One of the most common causes of math difficulties is the inability to visualize numbers and math calculations. To understand math, a person needs to visualize numbers and symbols and connect them to specific functions. However, this visualization does not happen in such children. People with sequencing problems also find it difficult to remember formulas needed for math calculations. Dyscalculia can also be caused due to some injury caused to the brain or even due to some negative experiences related to math in the past, where the child develops a fear of mathematics.
Symptoms in Children
Some of the common dyscalculia characteristics observed in children with this disability is as follows:
- Difficulty in reading numbers
- Difficulty in learning the meaning of numbers (number sense)

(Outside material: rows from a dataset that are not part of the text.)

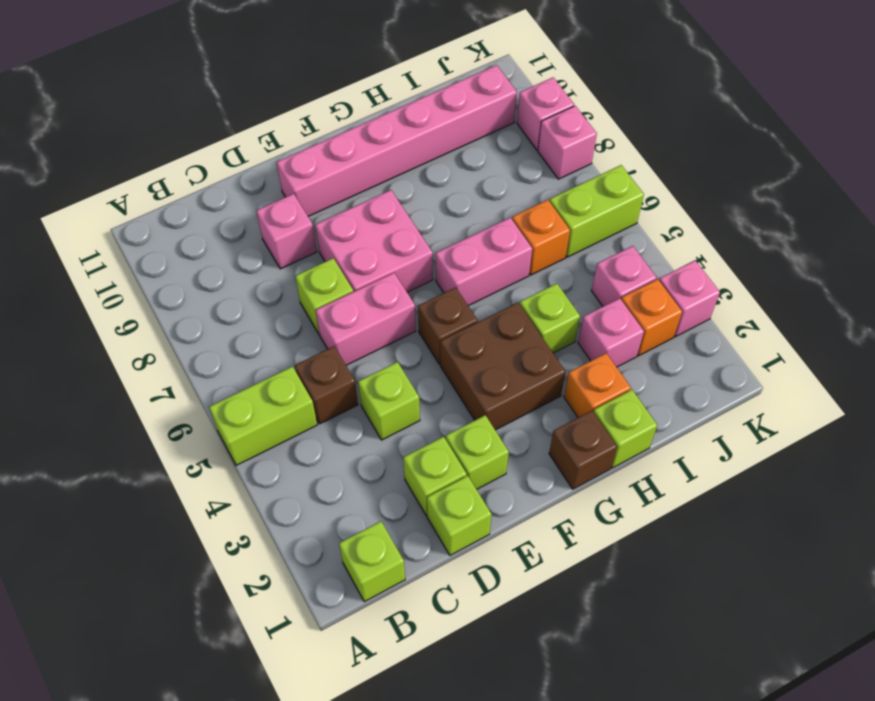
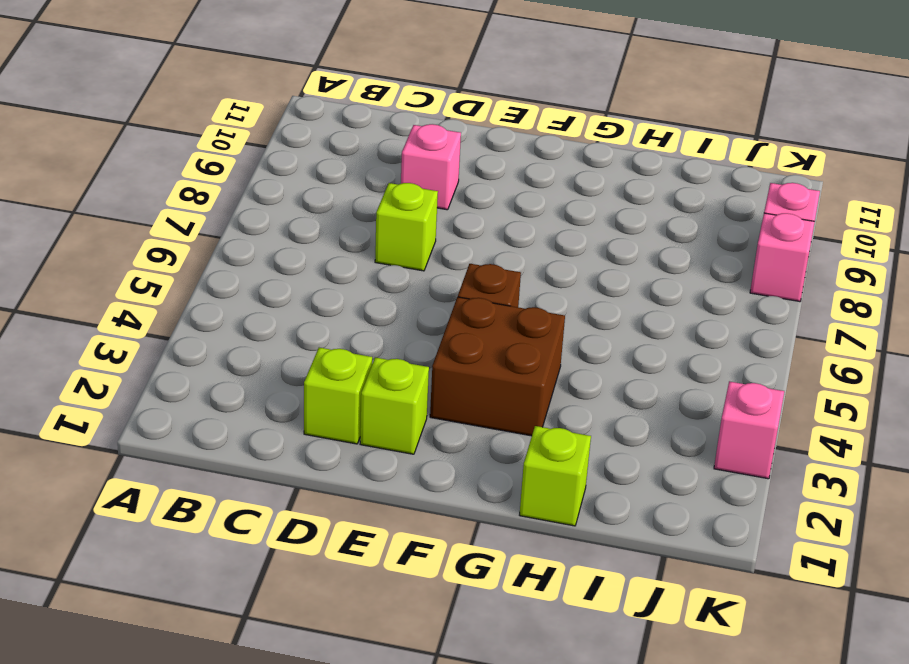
none -> lime brick A5:B5 level 1
none -> lime brick B1 level 1
none -> brown brick C5 level 1

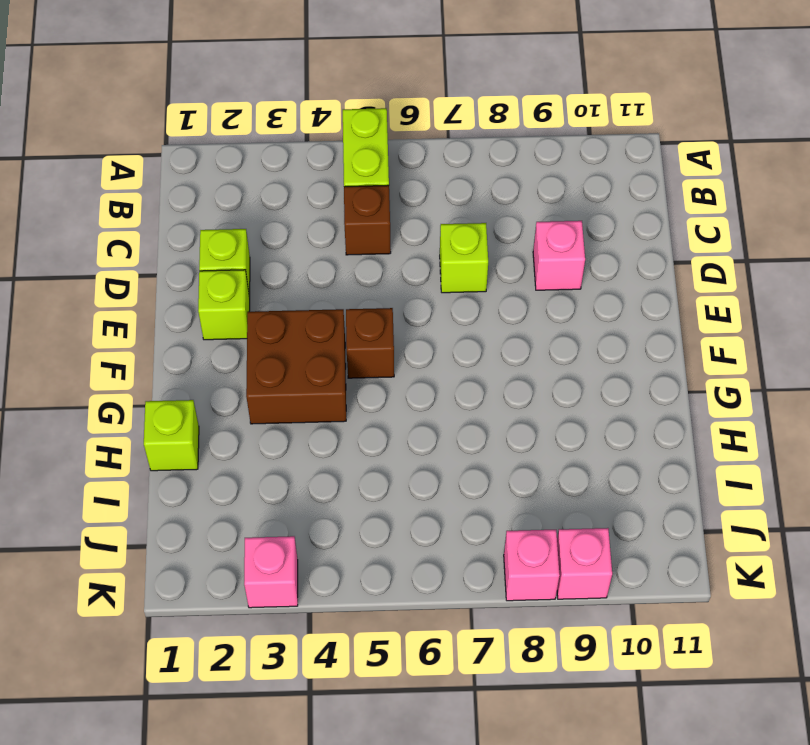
none -> lime brick B1 level 1
none -> lime brick D1 level 1
none -> lime brick D4 level 1

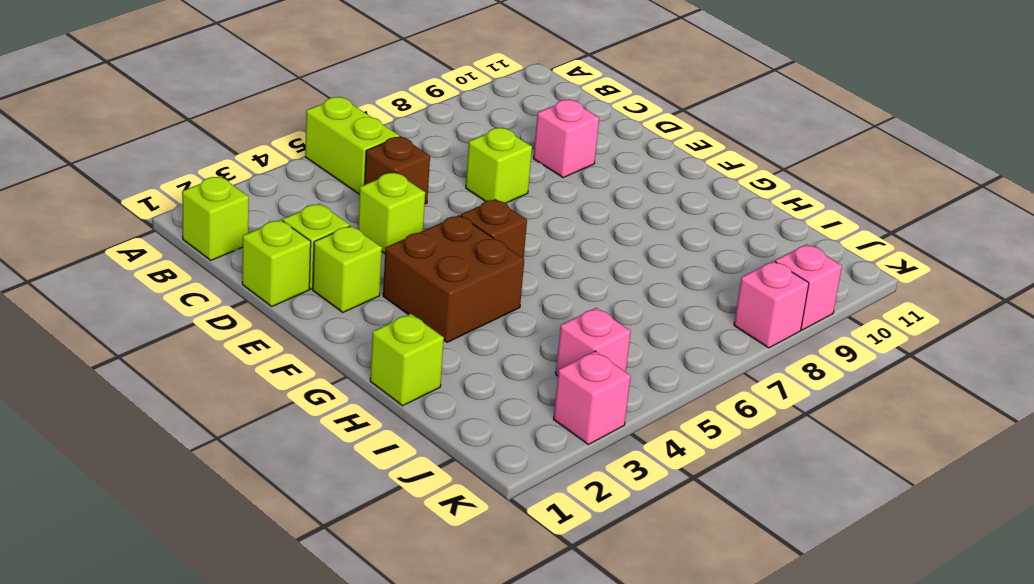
none -> pink brick D6:E6 level 1
none -> pink brick E7:F8 level 1
none -> pink brick E10:J10 level 1

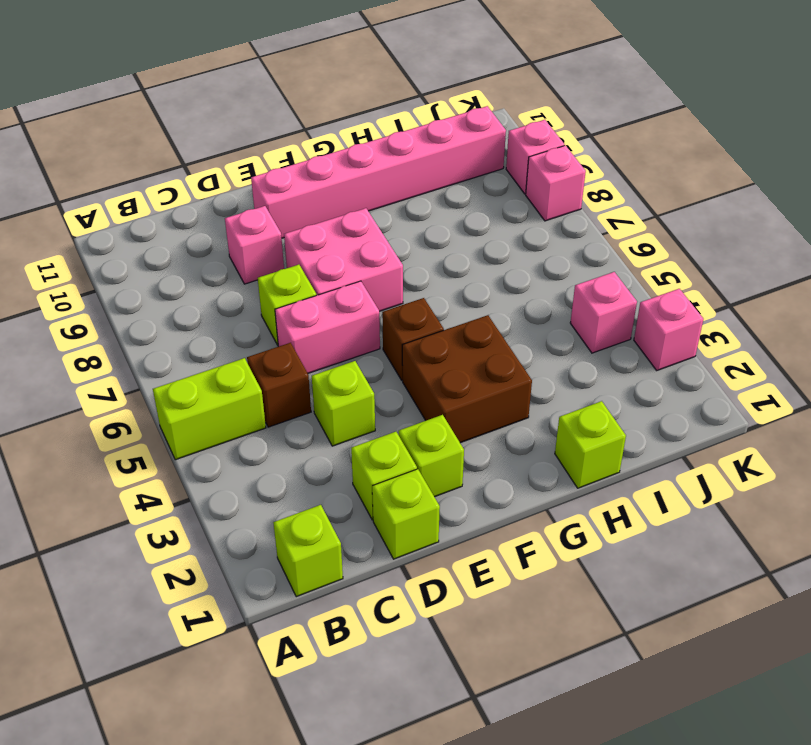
none -> brown brick G1 level 1
none -> pink brick G6:H6 level 1
none -> orange brick H2 level 1

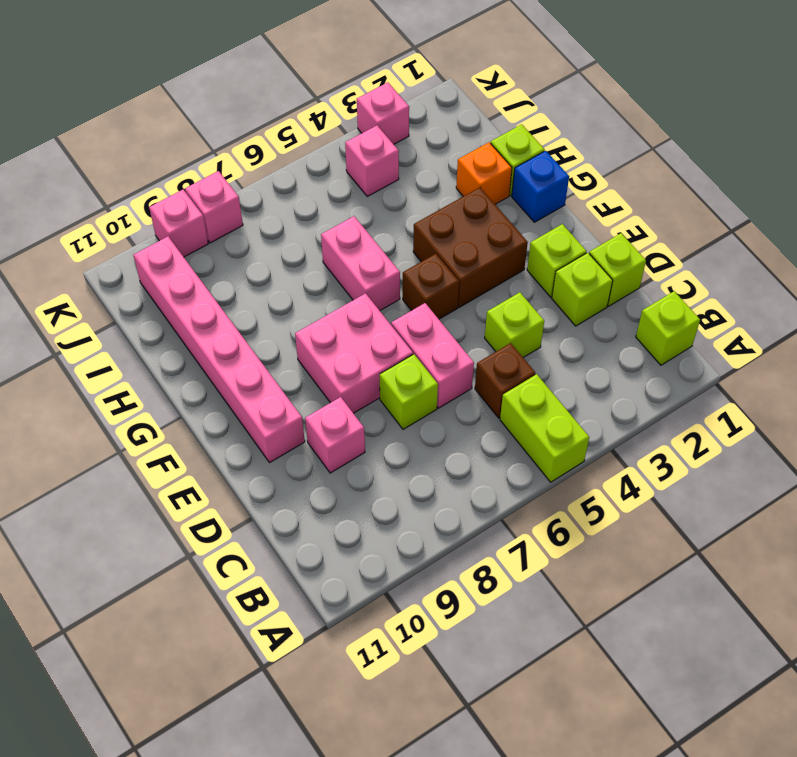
blue brick G1 level 1 -> brown brick G1 level 1
none -> lime brick H4 level 1
none -> pink brick I3 level 1
none -> orange brick I6 level 1

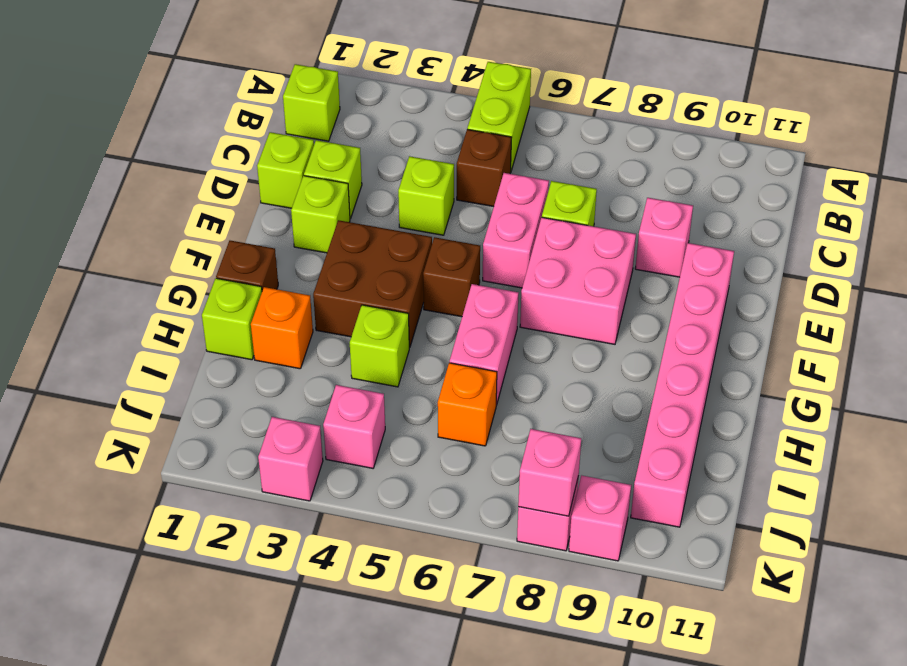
pink brick K8 level 2 -> pink brick I3 level 1
none -> orange brick J3 level 1
none -> lime brick J6:K6 level 1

- Difficulty in recalling the numbers in a sequence
- Difficulty in matching numbers
- Slow to learn counting and math skills
- Trouble with tasks like sorting objects by color, shape or size
- Inability to tell time from a non-digital clock
- Difficulty in recognizing groups and patterns
- Difficulty in playing strategy or role-playing video games
- Difficulty in keeping score when playing games
Children with this learning disability find passing in math exams extremely difficult. Parents who are unaware of their child's disability, end up pulling their hair out in frustration in the course of getting their kids to learn basic functions like addition and subtraction. The frustration in parents or teachers can erupt in the form of condemnation. They keep telling the child how stupid they are for not being able to learn simple math. This causes the child to condemn himself or herself for not being able to comprehend simple calculations like his/her peers.
Symptoms in Adults
If the foundational math facts have not been mastered, then children growing up with dyscalculia learning disability will grow to become adults who find more advanced calculations even more difficult. Their math knowledge is very shaky and they find solving equations and complex problem solving very difficult. Some of the difficulties they face are as follows:
- Noting phone numbers incorrectly
- Inability to read music notes
- Forgetting dates and addresses
- Inability to count money
- Difficulty in adding up costs at the grocery store without a calculator
- Difficulty in remembering the passwords and PIN for using an ATM card
The teacher or trained professional will evaluate the child's learning disabilities in math by various techniques to understand how much the child understands about numbers. The dyscalculia checklist helps the observer to understand the level of learning disability. Once the diagnosis of the disability is made, the teacher and parents will try to find different ways to teach the child mathematics. Concrete examples are taken to teach calculations before jumping into the abstract form. Therapy or tutoring is an extremely powerful tool, which helps the child learn slowly at his or her own pace.
Children with dyscalculia learning disability need a lot of emotional support from their parents, siblings and teachers. They can easily enter a state of self pity and condemnation and totally withdraw from the subject. However, having an encouraging environment can help them agree to learn the subject.